Un autre parfum qui vient me chatouiller le nez, c’est celui d’un feu de foyer ou celui d’un feu de camp. Il ne faut pas trop de fumée toutefois, mais sinon quelle odeur remplie de souvenirs heureux. Des soirées romantiques avec mousseux et bonne bouffe, aux soirées autour du feu de camp où l’on chantait gaiement des ritournelles toutes simples.

Pourtant, j’ai aussi en mémoire celle de la destruction d’un immeuble par le feu. Cette fois, cette odeur nous rend triste et malheureux. Celle des feux de forêt me rappelle ces mauvais moments aussi.

Il ne faut pas oublier le parfum de la vieillesse. Si vous avez déjà visité un Centre d’hébergement, vous comprenez qu’il y a là, l’odeur du vieillissement. Alors chez-moi, je retrouve parfois cet odeur si particulière et si difficile pour mon nez aguerri. Ça me frustre d’y être associé, même si j’en comprends l’impossible détachement.

Il y a mon parfum personnel. On m’en a souvent complimenté, utilisant le même produit depuis très longtemps. Pour moi, l’important d’un parfum c’est qu’il soit personnalisé et qu’il ne soit pas trop fort. Même chez un homme, je n’apprécie pas le parfum trop intense. Quand seulement votre parfum laisse une trace de votre présence, votre personnalité en est effacée.
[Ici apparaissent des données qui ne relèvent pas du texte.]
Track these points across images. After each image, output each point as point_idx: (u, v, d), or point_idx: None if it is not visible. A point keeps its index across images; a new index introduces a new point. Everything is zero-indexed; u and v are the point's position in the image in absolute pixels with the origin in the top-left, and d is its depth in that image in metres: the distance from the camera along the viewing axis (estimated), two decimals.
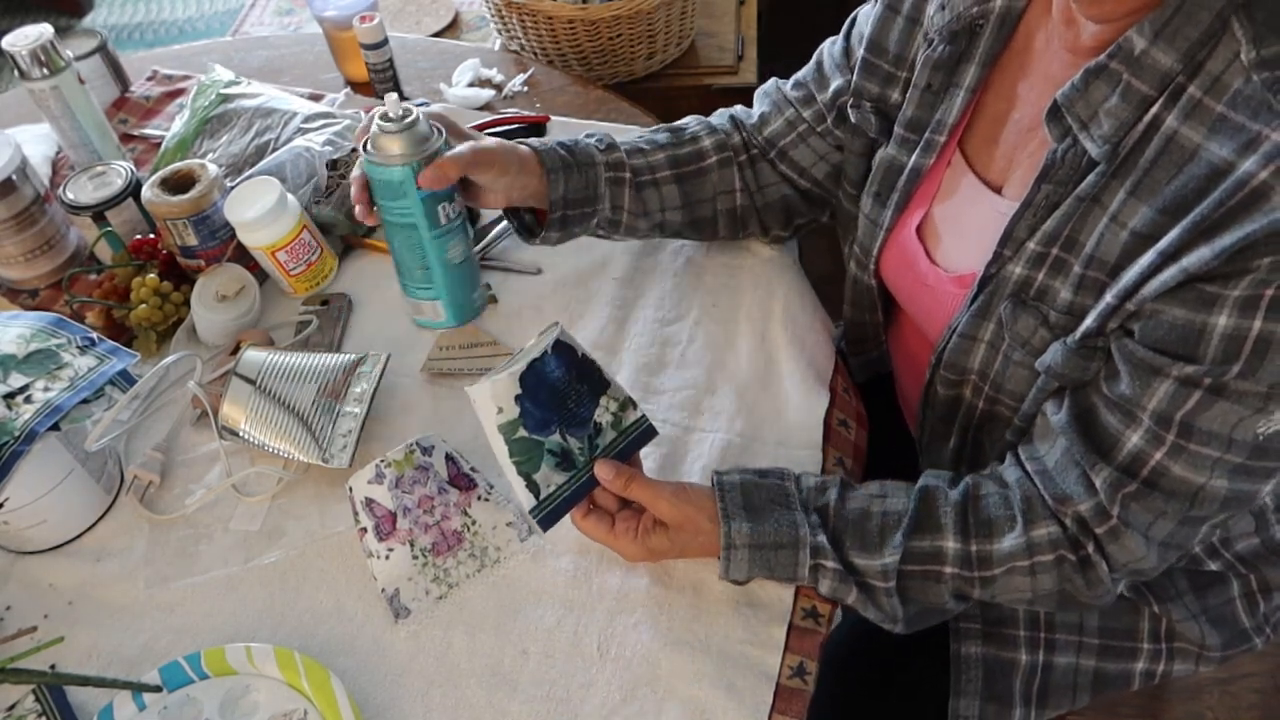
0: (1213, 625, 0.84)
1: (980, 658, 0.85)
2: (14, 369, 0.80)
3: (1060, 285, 0.69)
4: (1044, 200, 0.69)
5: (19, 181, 1.00)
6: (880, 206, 0.85)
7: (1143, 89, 0.63)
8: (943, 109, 0.79)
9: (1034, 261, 0.70)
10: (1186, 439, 0.63)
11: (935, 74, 0.78)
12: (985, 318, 0.75)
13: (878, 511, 0.73)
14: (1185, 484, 0.65)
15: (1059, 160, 0.68)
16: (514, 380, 0.71)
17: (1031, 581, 0.71)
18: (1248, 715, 1.43)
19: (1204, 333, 0.59)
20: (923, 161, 0.81)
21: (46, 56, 1.05)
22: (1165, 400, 0.63)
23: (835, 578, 0.72)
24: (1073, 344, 0.68)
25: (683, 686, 0.71)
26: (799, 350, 0.91)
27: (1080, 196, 0.67)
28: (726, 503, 0.73)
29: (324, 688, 0.71)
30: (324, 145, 1.06)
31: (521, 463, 0.72)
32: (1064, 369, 0.69)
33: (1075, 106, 0.65)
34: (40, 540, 0.83)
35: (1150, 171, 0.63)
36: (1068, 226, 0.68)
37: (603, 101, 1.23)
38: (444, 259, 0.89)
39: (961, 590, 0.73)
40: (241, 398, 0.84)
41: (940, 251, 0.82)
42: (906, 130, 0.82)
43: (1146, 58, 0.62)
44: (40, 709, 0.74)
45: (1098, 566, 0.69)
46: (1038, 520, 0.70)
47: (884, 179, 0.84)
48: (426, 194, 0.84)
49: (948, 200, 0.81)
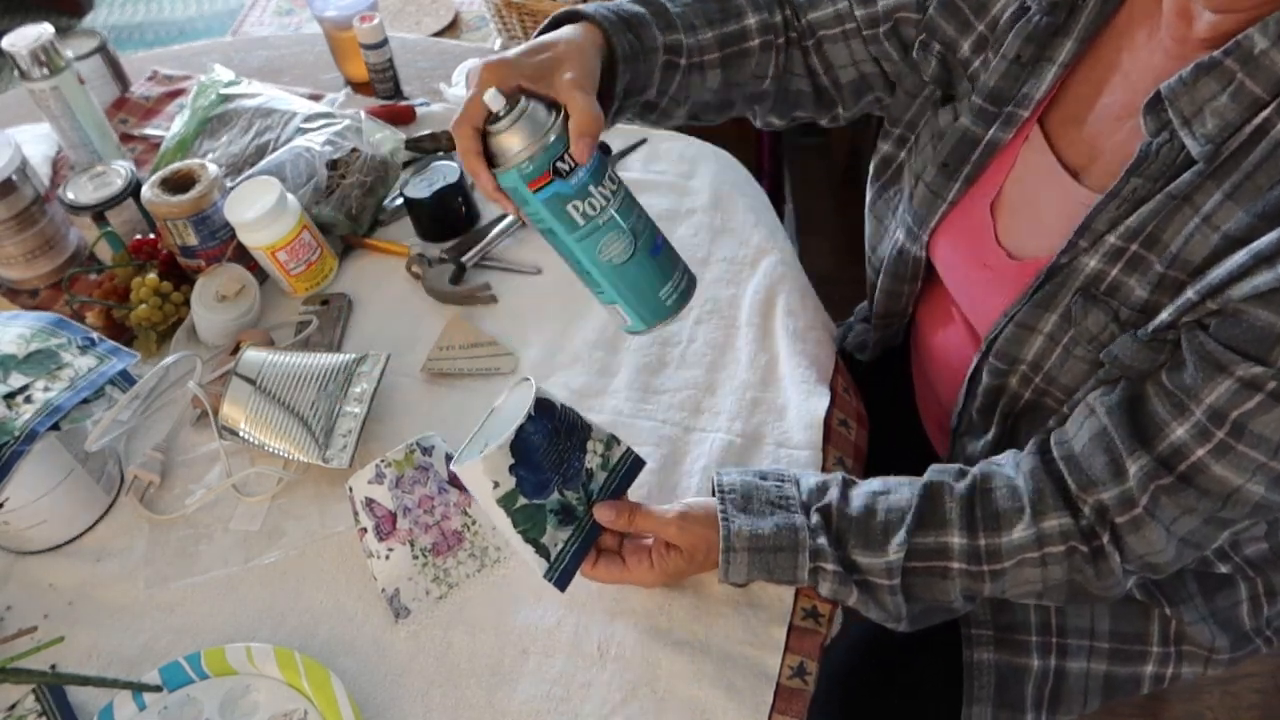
0: (1220, 628, 0.84)
1: (993, 664, 0.84)
2: (14, 369, 0.80)
3: (1136, 283, 0.67)
4: (1131, 193, 0.66)
5: (19, 181, 1.00)
6: (946, 178, 0.81)
7: (1255, 90, 0.60)
8: (1030, 83, 0.75)
9: (1111, 256, 0.68)
10: (1236, 439, 0.62)
11: (1027, 46, 0.74)
12: (1048, 309, 0.72)
13: (881, 508, 0.72)
14: (1222, 484, 0.64)
15: (1153, 154, 0.65)
16: (504, 452, 0.69)
17: (1042, 572, 0.70)
18: (1248, 715, 1.43)
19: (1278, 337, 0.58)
20: (1001, 135, 0.77)
21: (46, 56, 1.05)
22: (1225, 397, 0.61)
23: (835, 580, 0.71)
24: (1144, 336, 0.66)
25: (683, 686, 0.71)
26: (799, 350, 0.91)
27: (1172, 194, 0.64)
28: (726, 505, 0.72)
29: (324, 688, 0.71)
30: (324, 145, 1.06)
31: (527, 530, 0.70)
32: (1132, 360, 0.67)
33: (1179, 101, 0.63)
34: (40, 540, 0.83)
35: (1253, 176, 0.61)
36: (1153, 223, 0.65)
37: None
38: (599, 261, 0.71)
39: (970, 587, 0.72)
40: (241, 398, 0.84)
41: (1007, 233, 0.78)
42: (986, 101, 0.77)
43: (1265, 58, 0.60)
44: (40, 709, 0.74)
45: (1110, 558, 0.69)
46: (1048, 511, 0.70)
47: (955, 150, 0.80)
48: (547, 194, 0.68)
49: (1023, 180, 0.77)
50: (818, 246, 2.01)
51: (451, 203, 1.04)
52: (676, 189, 1.08)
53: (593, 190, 0.69)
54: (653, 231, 0.73)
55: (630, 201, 0.72)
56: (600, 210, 0.70)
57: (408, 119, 1.19)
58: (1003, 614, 0.85)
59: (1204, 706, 1.43)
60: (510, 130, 0.66)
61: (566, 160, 0.67)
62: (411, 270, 1.02)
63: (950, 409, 0.88)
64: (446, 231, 1.05)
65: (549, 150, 0.67)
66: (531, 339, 0.95)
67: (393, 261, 1.04)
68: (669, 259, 0.75)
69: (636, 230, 0.72)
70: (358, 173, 1.06)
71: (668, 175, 1.09)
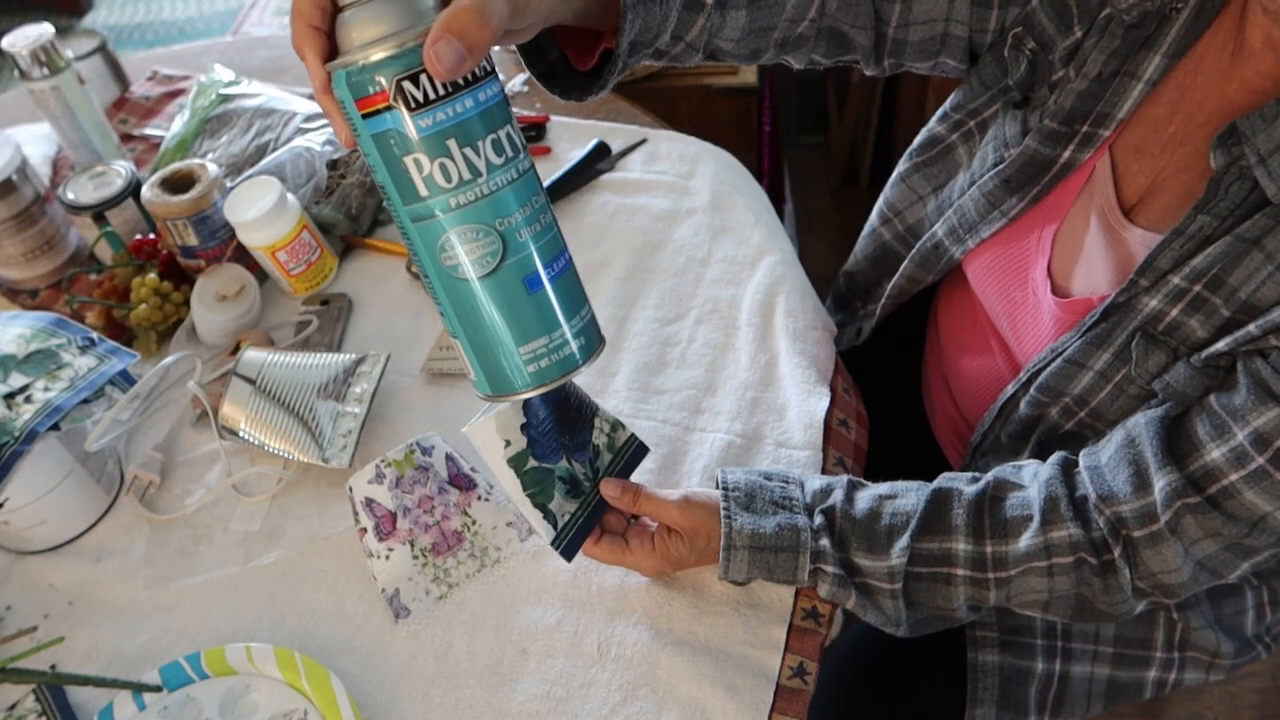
0: (1226, 634, 0.83)
1: (997, 666, 0.84)
2: (14, 369, 0.80)
3: (1198, 324, 0.64)
4: (1198, 231, 0.63)
5: (19, 181, 1.00)
6: (1007, 193, 0.77)
7: None
8: (1107, 99, 0.71)
9: (1173, 296, 0.65)
10: (1276, 467, 0.60)
11: (1110, 61, 0.69)
12: (1100, 347, 0.70)
13: (886, 512, 0.72)
14: (1250, 510, 0.62)
15: (1223, 191, 0.62)
16: (517, 410, 0.68)
17: (1049, 582, 0.69)
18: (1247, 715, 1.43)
19: None
20: (1077, 157, 0.73)
21: (46, 56, 1.05)
22: (1273, 423, 0.60)
23: (834, 582, 0.71)
24: (1198, 362, 0.64)
25: (683, 686, 0.71)
26: (799, 350, 0.91)
27: (1242, 236, 0.61)
28: (729, 502, 0.72)
29: (324, 688, 0.71)
30: (324, 145, 1.06)
31: (536, 494, 0.70)
32: (1185, 387, 0.65)
33: (1257, 137, 0.60)
34: (40, 540, 0.83)
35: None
36: (1219, 265, 0.63)
37: (603, 101, 1.23)
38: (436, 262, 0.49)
39: (974, 595, 0.71)
40: (241, 398, 0.84)
41: (1058, 266, 0.75)
42: (1059, 124, 0.73)
43: None
44: (40, 709, 0.74)
45: (1120, 573, 0.67)
46: (1058, 521, 0.68)
47: (1022, 169, 0.76)
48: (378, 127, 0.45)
49: (1083, 210, 0.74)
50: (817, 246, 2.01)
51: None
52: (676, 189, 1.08)
53: (453, 145, 0.45)
54: (549, 252, 0.50)
55: (525, 189, 0.48)
56: (459, 183, 0.46)
57: None
58: (1008, 616, 0.85)
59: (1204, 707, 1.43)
60: (360, 6, 0.45)
61: (423, 81, 0.44)
62: (411, 270, 1.02)
63: (973, 424, 0.87)
64: None
65: (399, 56, 0.44)
66: None
67: (393, 261, 1.04)
68: (557, 302, 0.51)
69: (513, 237, 0.47)
70: (358, 173, 1.06)
71: (668, 175, 1.09)
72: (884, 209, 0.98)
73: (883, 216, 0.98)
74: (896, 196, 0.95)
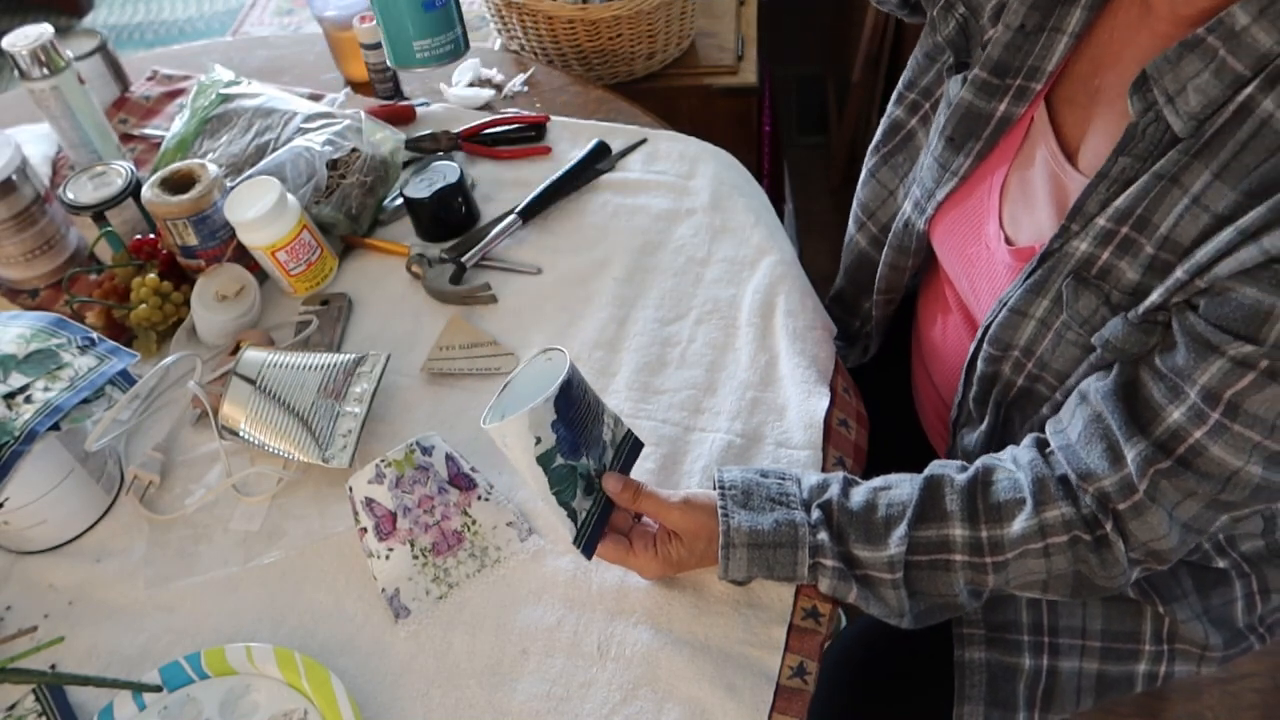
0: (1214, 626, 0.84)
1: (984, 663, 0.84)
2: (14, 369, 0.80)
3: (1127, 266, 0.67)
4: (1120, 174, 0.67)
5: (19, 181, 1.00)
6: (953, 152, 0.81)
7: (1238, 68, 0.60)
8: (1036, 54, 0.74)
9: (1102, 238, 0.68)
10: (1231, 418, 0.62)
11: (1032, 14, 0.74)
12: (1040, 294, 0.72)
13: (882, 503, 0.72)
14: (1221, 465, 0.64)
15: (1140, 133, 0.65)
16: (549, 406, 0.68)
17: (1046, 563, 0.70)
18: (1248, 715, 1.43)
19: (1271, 315, 0.58)
20: (1013, 110, 0.76)
21: (46, 56, 1.05)
22: (1217, 377, 0.61)
23: (835, 575, 0.71)
24: (1135, 318, 0.66)
25: (683, 686, 0.71)
26: (799, 350, 0.91)
27: (1159, 174, 0.64)
28: (726, 501, 0.72)
29: (324, 688, 0.71)
30: (324, 145, 1.06)
31: (560, 492, 0.70)
32: (1123, 343, 0.67)
33: (1164, 79, 0.63)
34: (40, 540, 0.83)
35: (1239, 155, 0.61)
36: (1142, 204, 0.65)
37: (603, 101, 1.23)
38: None
39: (974, 580, 0.72)
40: (241, 398, 0.84)
41: (1009, 218, 0.78)
42: (990, 74, 0.77)
43: (1246, 35, 0.60)
44: (40, 709, 0.74)
45: (1114, 546, 0.69)
46: (1050, 501, 0.69)
47: (961, 123, 0.80)
48: None
49: (1027, 160, 0.77)
50: (817, 246, 2.01)
51: (451, 203, 1.04)
52: (676, 189, 1.08)
53: None
54: None
55: None
56: None
57: (408, 119, 1.19)
58: (994, 613, 0.85)
59: (1204, 706, 1.43)
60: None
61: None
62: (411, 270, 1.02)
63: (950, 401, 0.88)
64: (446, 231, 1.05)
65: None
66: (531, 339, 0.95)
67: (393, 261, 1.04)
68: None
69: None
70: (358, 173, 1.06)
71: (668, 175, 1.09)
72: (858, 213, 0.99)
73: (858, 221, 1.00)
74: (869, 196, 0.96)
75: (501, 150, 1.14)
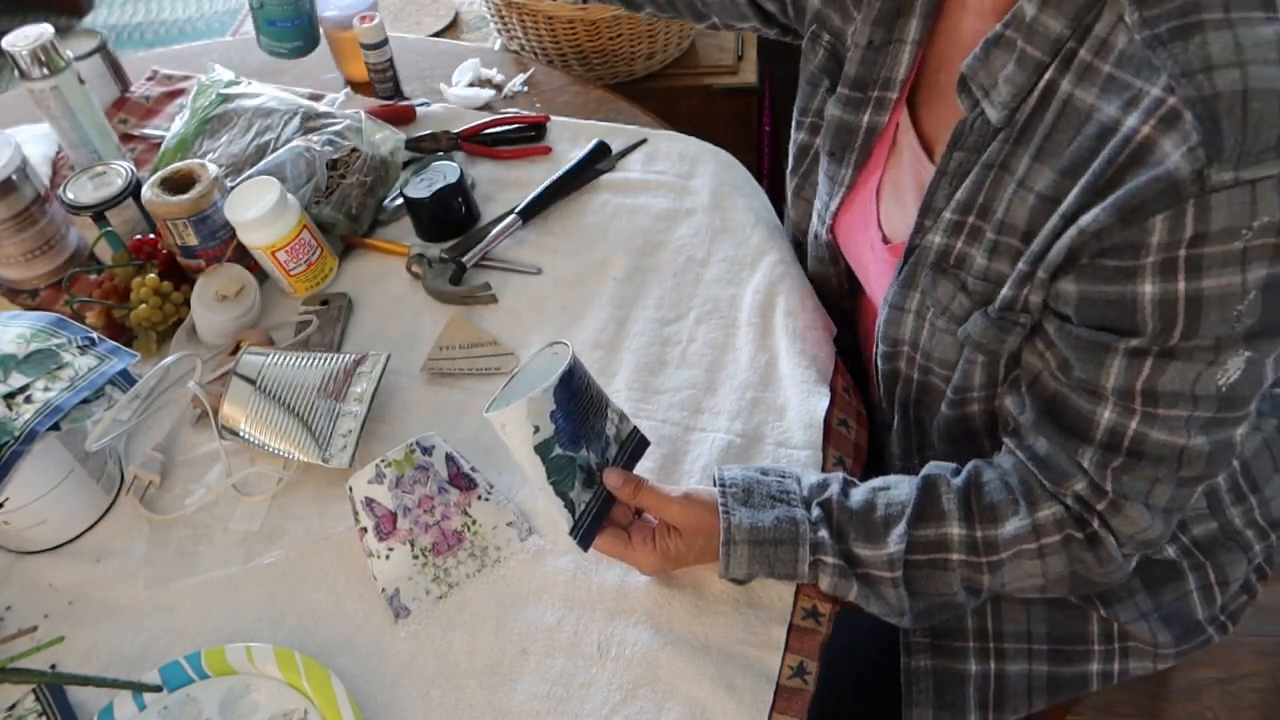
0: (1164, 622, 0.84)
1: (930, 670, 0.85)
2: (14, 369, 0.80)
3: (977, 252, 0.70)
4: (957, 168, 0.70)
5: (19, 181, 1.00)
6: (837, 164, 0.85)
7: (1036, 55, 0.64)
8: (887, 65, 0.79)
9: (951, 230, 0.71)
10: (1154, 405, 0.64)
11: (876, 30, 0.78)
12: (911, 287, 0.76)
13: (881, 503, 0.73)
14: (1167, 447, 0.65)
15: (968, 128, 0.69)
16: (549, 396, 0.69)
17: (1041, 565, 0.71)
18: (1248, 715, 1.43)
19: (1136, 304, 0.60)
20: (877, 119, 0.81)
21: (46, 56, 1.04)
22: (1121, 374, 0.64)
23: (835, 573, 0.72)
24: (993, 313, 0.69)
25: (683, 686, 0.71)
26: (799, 350, 0.91)
27: (987, 164, 0.68)
28: (727, 498, 0.73)
29: (324, 687, 0.71)
30: (324, 145, 1.06)
31: (558, 481, 0.70)
32: (982, 339, 0.70)
33: (978, 76, 0.67)
34: (40, 540, 0.83)
35: (1051, 135, 0.64)
36: (980, 194, 0.69)
37: (603, 101, 1.23)
38: None
39: (971, 579, 0.73)
40: (241, 398, 0.84)
41: (886, 217, 0.82)
42: (851, 90, 0.81)
43: (1037, 23, 0.63)
44: (40, 709, 0.74)
45: (1105, 542, 0.70)
46: (1040, 502, 0.71)
47: (836, 138, 0.84)
48: None
49: (898, 162, 0.81)
50: None
51: (451, 203, 1.04)
52: (676, 189, 1.08)
53: None
54: None
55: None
56: None
57: (408, 119, 1.19)
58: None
59: (1204, 706, 1.43)
60: None
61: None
62: (411, 270, 1.02)
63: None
64: (446, 231, 1.05)
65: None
66: (531, 339, 0.95)
67: (393, 261, 1.04)
68: None
69: None
70: (358, 173, 1.06)
71: (668, 175, 1.09)
72: (794, 234, 1.02)
73: (795, 242, 1.02)
74: (799, 216, 0.99)
75: (501, 150, 1.14)
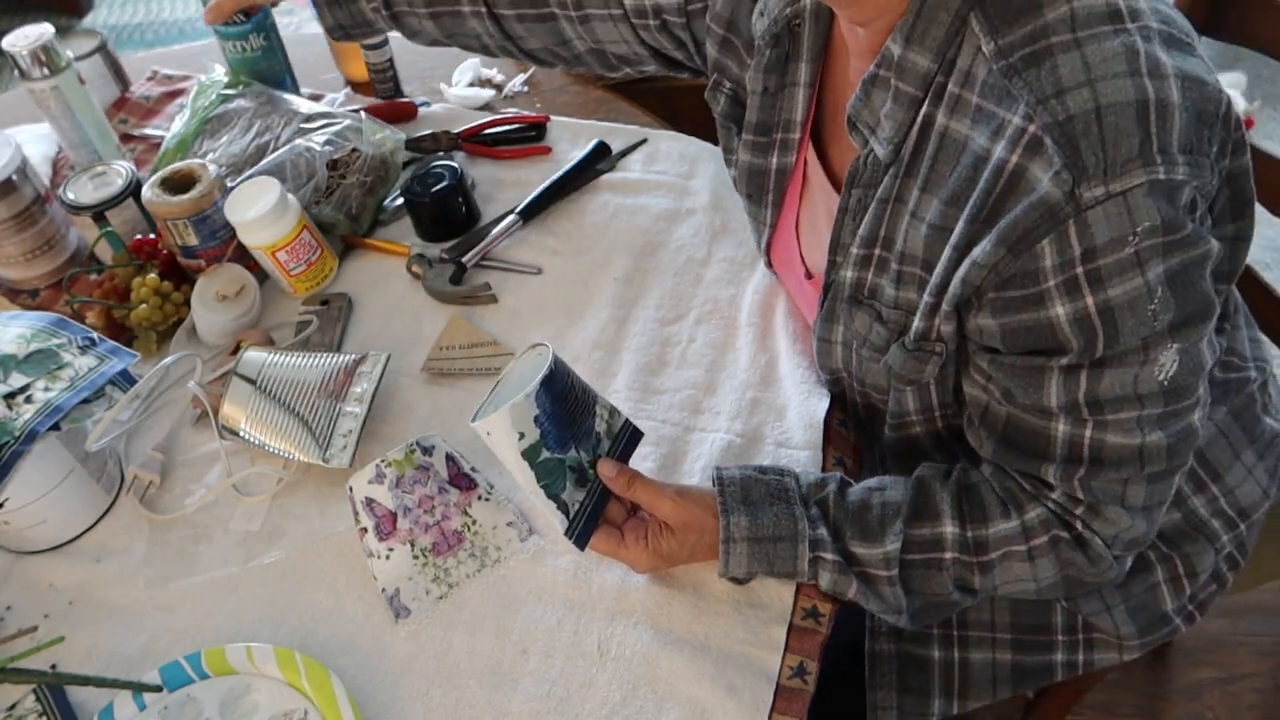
0: (1130, 614, 0.85)
1: (894, 654, 0.87)
2: (14, 369, 0.80)
3: (885, 282, 0.71)
4: (857, 204, 0.72)
5: (19, 181, 1.00)
6: (756, 205, 0.87)
7: (910, 90, 0.65)
8: (785, 108, 0.80)
9: (860, 263, 0.73)
10: (1101, 413, 0.64)
11: (769, 77, 0.79)
12: (833, 320, 0.78)
13: (877, 502, 0.74)
14: (1126, 449, 0.66)
15: (862, 165, 0.70)
16: (530, 401, 0.68)
17: (1031, 568, 0.72)
18: (1248, 715, 1.43)
19: (1054, 326, 0.61)
20: (785, 160, 0.82)
21: (46, 56, 1.05)
22: (1062, 391, 0.64)
23: (835, 570, 0.72)
24: (910, 345, 0.70)
25: (683, 686, 0.71)
26: (799, 350, 0.91)
27: (883, 199, 0.69)
28: (726, 497, 0.73)
29: (324, 687, 0.71)
30: (324, 145, 1.06)
31: (549, 485, 0.70)
32: (902, 370, 0.72)
33: (863, 115, 0.68)
34: (40, 540, 0.83)
35: (934, 167, 0.65)
36: (882, 227, 0.70)
37: (603, 101, 1.23)
38: None
39: (964, 579, 0.74)
40: (241, 398, 0.84)
41: (808, 251, 0.84)
42: (755, 135, 0.83)
43: (906, 61, 0.64)
44: (40, 709, 0.74)
45: (1092, 543, 0.70)
46: (1024, 504, 0.71)
47: (750, 181, 0.86)
48: None
49: (811, 200, 0.82)
50: None
51: (451, 203, 1.04)
52: (676, 189, 1.08)
53: None
54: None
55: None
56: None
57: (408, 119, 1.19)
58: None
59: (1204, 706, 1.43)
60: None
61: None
62: (411, 270, 1.02)
63: None
64: (447, 231, 1.05)
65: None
66: (532, 339, 0.94)
67: (393, 261, 1.04)
68: None
69: None
70: (358, 173, 1.06)
71: (668, 175, 1.09)
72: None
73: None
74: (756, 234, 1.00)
75: (501, 150, 1.14)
Finalement, les parfums des saisons qui se présentent chaque année sont ceux qui nous rappellent des souvenirs indélébiles. J’associerai toujours le parfum du lilas à ma maman, sa fleur préférée, qui fleurit au printemps. Le parfum des légumes frais, tout droit sortis du jardin de mon père, bien associé à lui. Pour l’été, je l’associe à ma fleur préférée, le muguet!

L’odeur de l’automne, est associé à ma période étudiante à Sherbrooke, où j’ai découvert cette saison.

Pour l’hiver, la saison qui me déplaît un peu, j’avoue en associé la fraîcheur qui nous prend au nez, à des moments de patinage. De beaux souvenirs d’enfance avec mes frères, ma sœur et des amis. Ça me réconcilie un peu avec cette saison.

Toutes les odeurs qui nous accompagnent tout au long de notre vie sont les parfums de la vie. Notre mémoire olfactive est un beau cadeau. On ne souligne pas assez ce sens dont nous avons hérité généreusement.

Et vous, quels sont les parfums qui ont été importants dans votre vie? Lesquels éveillent automatiquement des souvenirs heureux… ou pas?